**Text:**
--------

It is a relatively trivial matter. I am not seriously deprived by having to substitute Tesco’s yoghurt for Sainsbury’s on a Sunday evening, or having limited hours in which to purchase power tools or garden gnomes. Although abandoning opening restrictions might create a few more jobs, it is probably not worth a song and dance about. But it is typical of an economy which is regulated more and more every day, and rarely if ever deregulates even if the original reasons for regulation no longer apply.

In our ever-changing society, we should never try to freeze particular patterns of demand and supply by law. If we must have them at all, regulations which prevent or restrict economic activity should be time-limited. After twenty years, or whatever sunset period is thought appropriate, regulations should lapse. To renew them, Parliament should have to debate and vote again. We should not remain tethered to the choices of previous generations.

Editorial and Research Fellow

Len Shackleton is an Editorial and Research Fellow at the IEA and Professor of Economics at the University of Buckingham. He was previously Dean of the Royal Docks Business School at the University of East London and prior to that was Dean of the Westminster Business School. He has also taught at Queen Mary, University of London and worked as an economist in the Civil Service. His research interests are primarily in the economics of labour markets. He has worked with many think tanks, most closely with the Institute of Economic Affairs, where he is an Economics Fellow. He edits the journal Economic Affairs, which is co-published by the IEA and the University of Buckingham.


6 thoughts on “Sunday trading laws illustrate the tyranny of the status quo”

  1. Posted 03/10/2021 at 20:29 | Permalink

    A few unconnected points. Another anomaly, I believe, was that, under the old laws, you could buy fish and chips from a Chinese takeaway but not from a fish and chip shop.

    Although only 6% of CofE clergy voted Tory, the churchgoers are a lot more pro-business and pro-Tory than the clergy.

    How about leaving this to local authorities? In other words, amend the current law to say that local authorities are permitted to make regulations around opening on traditional days (which might be different in different local authorities – Sunday/Saturdays/Fridays – Easter, Jewish new year etc): but, otherwise, there are no restrictions. And the default would be no restrictions at all unless the local authority introduced it (or the default could be the current law which the local authority could amend).

--------

**Source material:**
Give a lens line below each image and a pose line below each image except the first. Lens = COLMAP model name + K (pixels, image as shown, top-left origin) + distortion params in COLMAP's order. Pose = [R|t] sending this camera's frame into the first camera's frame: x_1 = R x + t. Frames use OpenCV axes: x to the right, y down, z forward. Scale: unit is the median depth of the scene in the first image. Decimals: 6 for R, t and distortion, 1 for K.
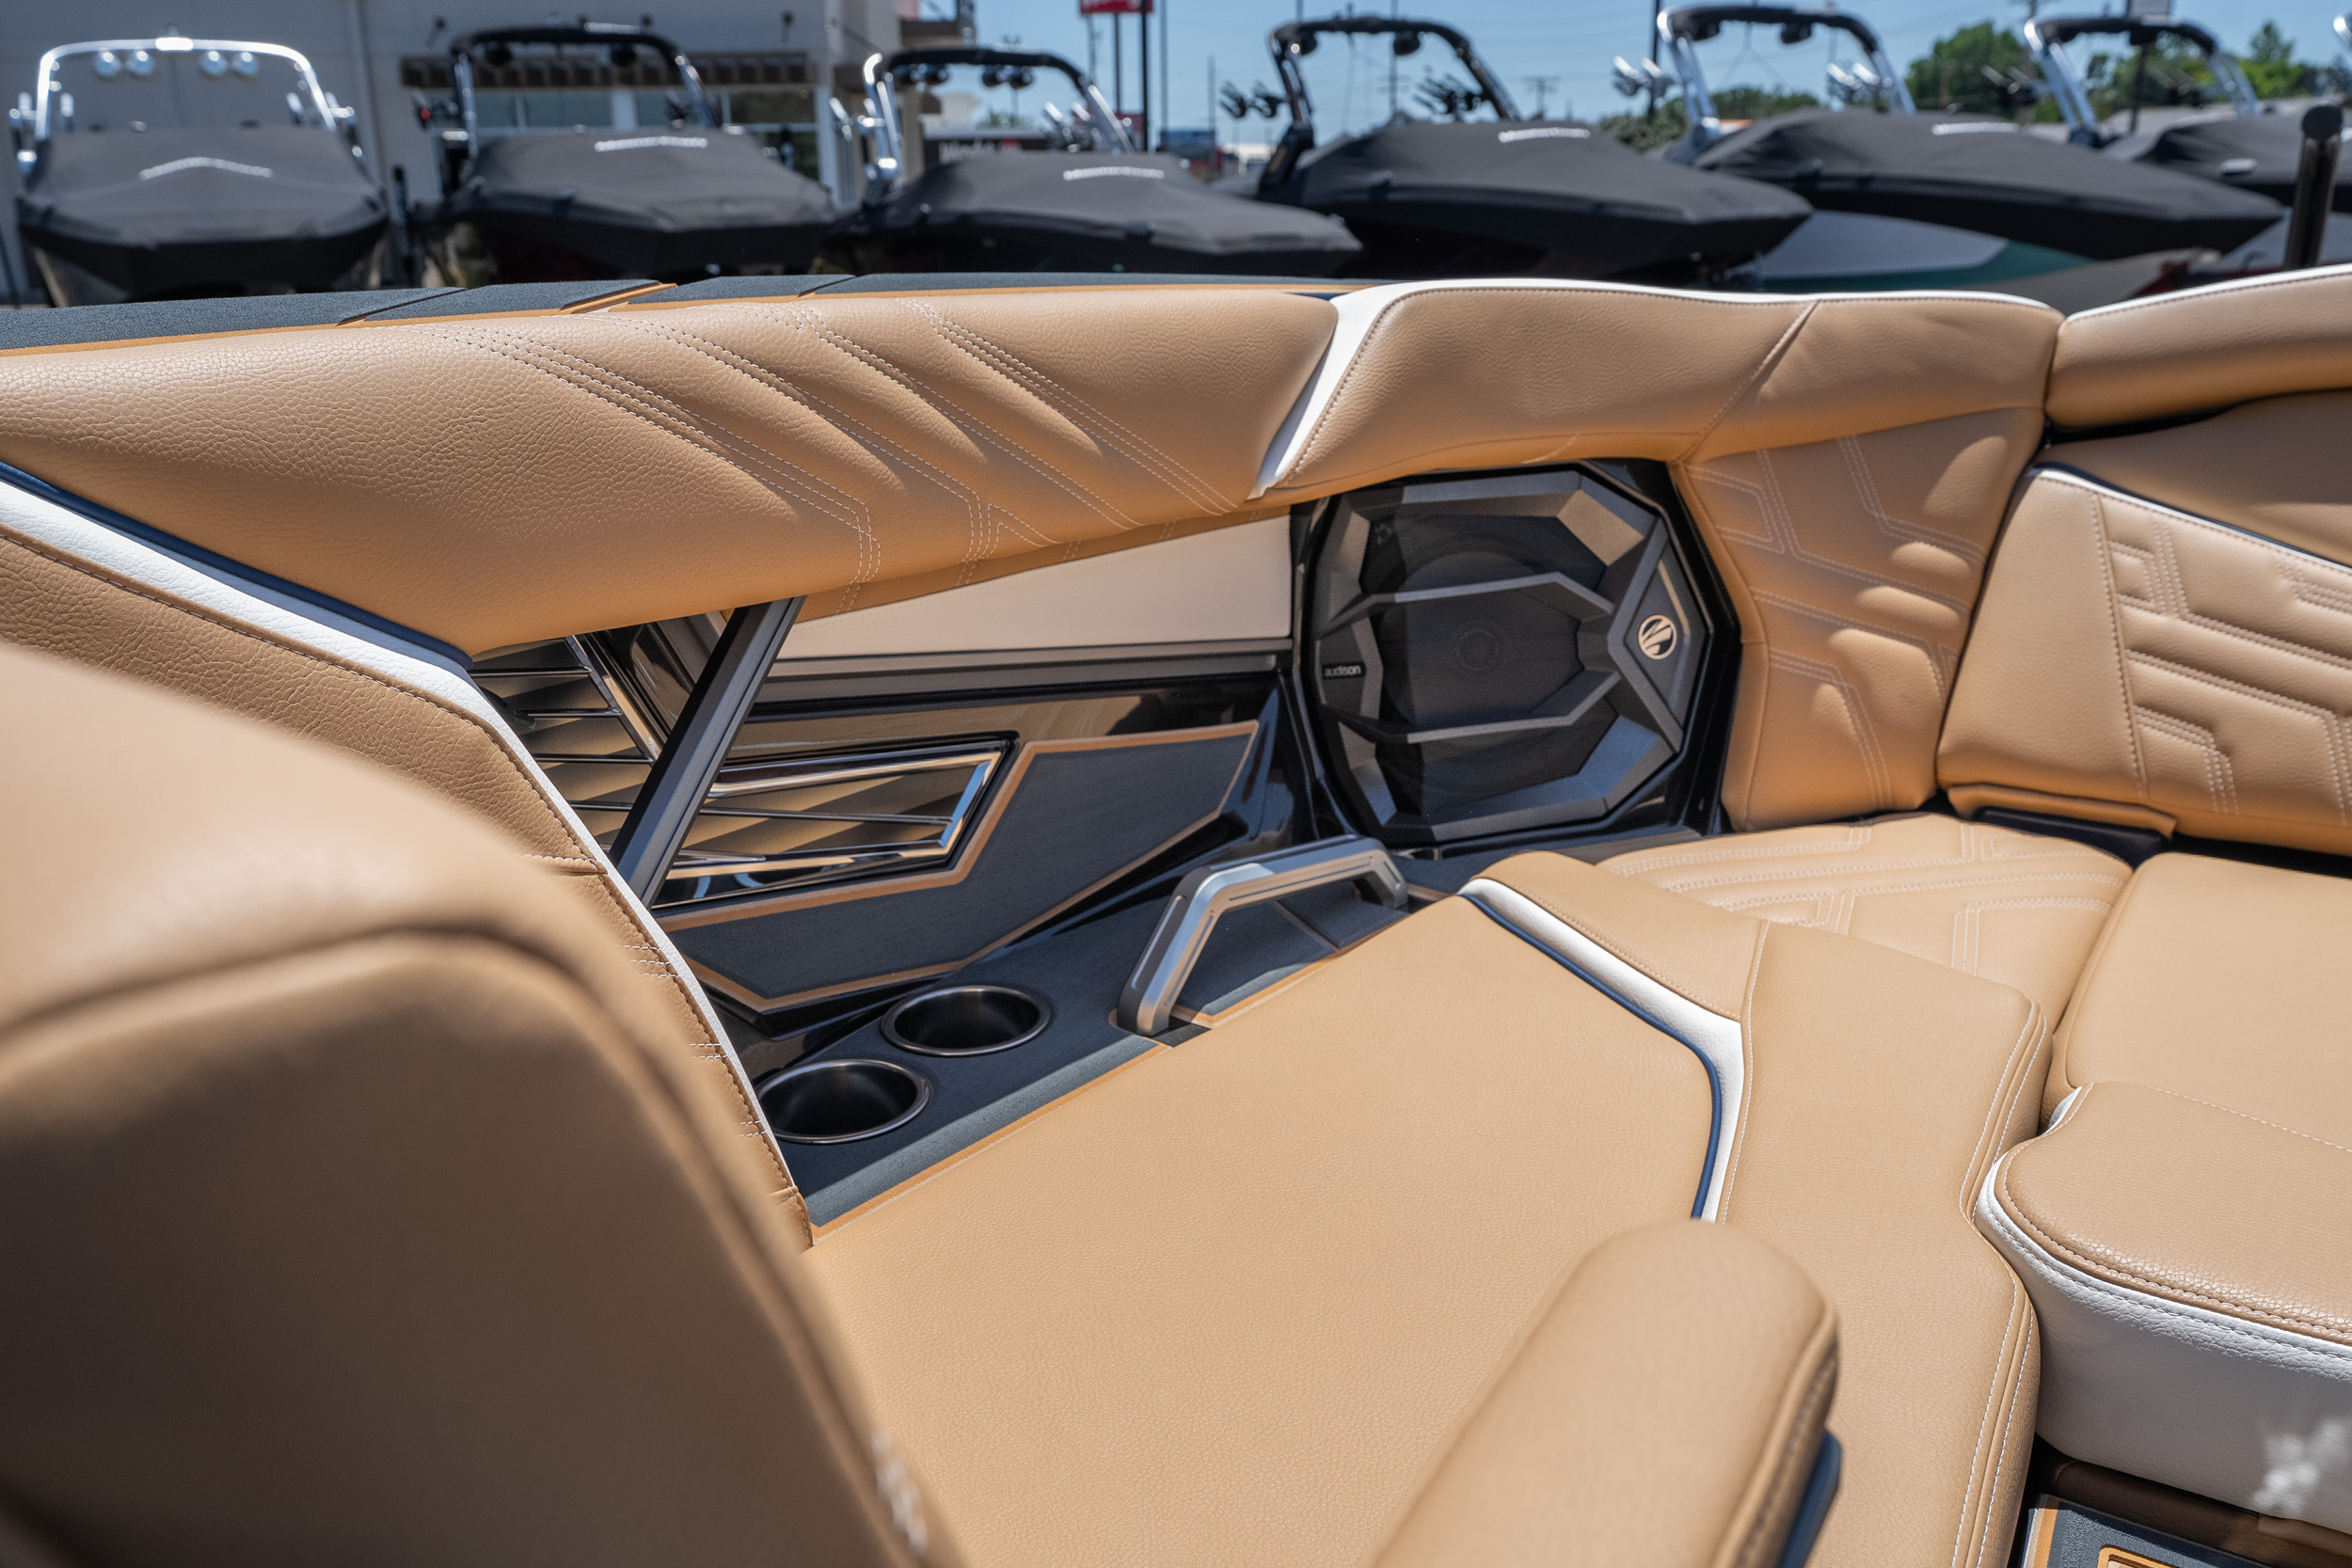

--------

**Prompt 1:** Condense the paragraph of the piece on Sunday trading laws that begins "In our ever-changing society" into a short bulleted list that keeps its main points.
**Prompt 2:** Carry the piece on Sunday trading laws further, picking up right after its last sentence.

**Expected answer 1:**
- Law should never try to freeze particular patterns of demand and supply.
- Any regulations that prevent or restrict economic activity should be time-limited.
- They should lapse after twenty years or some other suitable sunset period.
- Renewing them should require Parliament to debate and vote again.
- We should not stay tethered to the choices of previous generations.

**Expected answer 2:**
  2. Posted 14/08/2022 at 17:54 | Permalink

    Just a thought, most of the studies I’ve seen seem to reference 1957 as the year when we were happiest in the UK. Today in our much more liberal and enlightened time the most common cause of death for men under 50 is suicide. Seventeen percent of the population is prescribed one form of anti depressant or another. Twenty five percent of the UK’s population can expect some kind of mental health episode every year. When the rules were relaxed we were promised that nobody would be forced to work on a Sunday that lasted a few years but has now gone. We now live in a world where the concept of having a day when everybody in the family could be together is long gone. I would suggest that if instead of writing papers and lecturing you were one of the people being forced to work on a Sunday, struggling to bring up children and surviving on minimum wage you might feel differently about Sunday trading laws. The laws were put in place to protect the serfs that serve you. Unions don’t have power because they were decapitated in the 1980’s and people are not going to church because they have to work. Please this isn’t an argument about what kind of milk you can buy on a Sunday, it’s about the rights of ordinary working people. If you don’t believe me take a sabbatical ( although you should be opposed to them of course) and get yourself a job on the shop floor of one of our major retailers.

  3. Posted 24/10/2022 at 15:13 | Permalink

    “It is a relatively trivial matter”

    And therein lies the problem, it is so not a trivial matter, as our society fractures and we spend so little time considering other people, maybe it’s time to reflect on how we do this, having one day a week when people know that there friends and loved ones are available to socialise, support and share time together without been called upon by an onerous boss or company, it may just be the time to revert to the older sunday trading laws, not elevate them to “Open all hours”.

    Citing religion is a folly, citing more jobs – feeds into the big business philosophy, during lockdown families became closer, yes – it was enforced……. but a lot of people really did benefit from it – and surely that is what good governance is about, not purely generating more wealth.

    Looking at the state of politics in this country it’s very easy to see how such attitudes like the one in this article erode at our communities, what we need is some “out the box thinking”, not this.

    If you are looking for “Choice” why not make it illegal to force people to work on Sundays, and actually enforce it – underpin this with a guaranteed Sunday Rate of Pay – and enforce it, with heavy fines for those organisations who pressurise employees to work sundays, many of them do and get away with it.

    “Your employer must not subject you to a ‘detriment’, for example, denying you a pay rise because you opted out of Sunday working. Dismissal because you opted out of Sunday working will be automatically unfair.

    The Enterprise Act 2016 contained some changes to the rules on opting out of Sunday working. in the retail sector. These changes were supposed to make it a little easier for shopworkers to opt out of working on Sundays. However, these changes have not been brought into law and there is no date scheduled to do this.”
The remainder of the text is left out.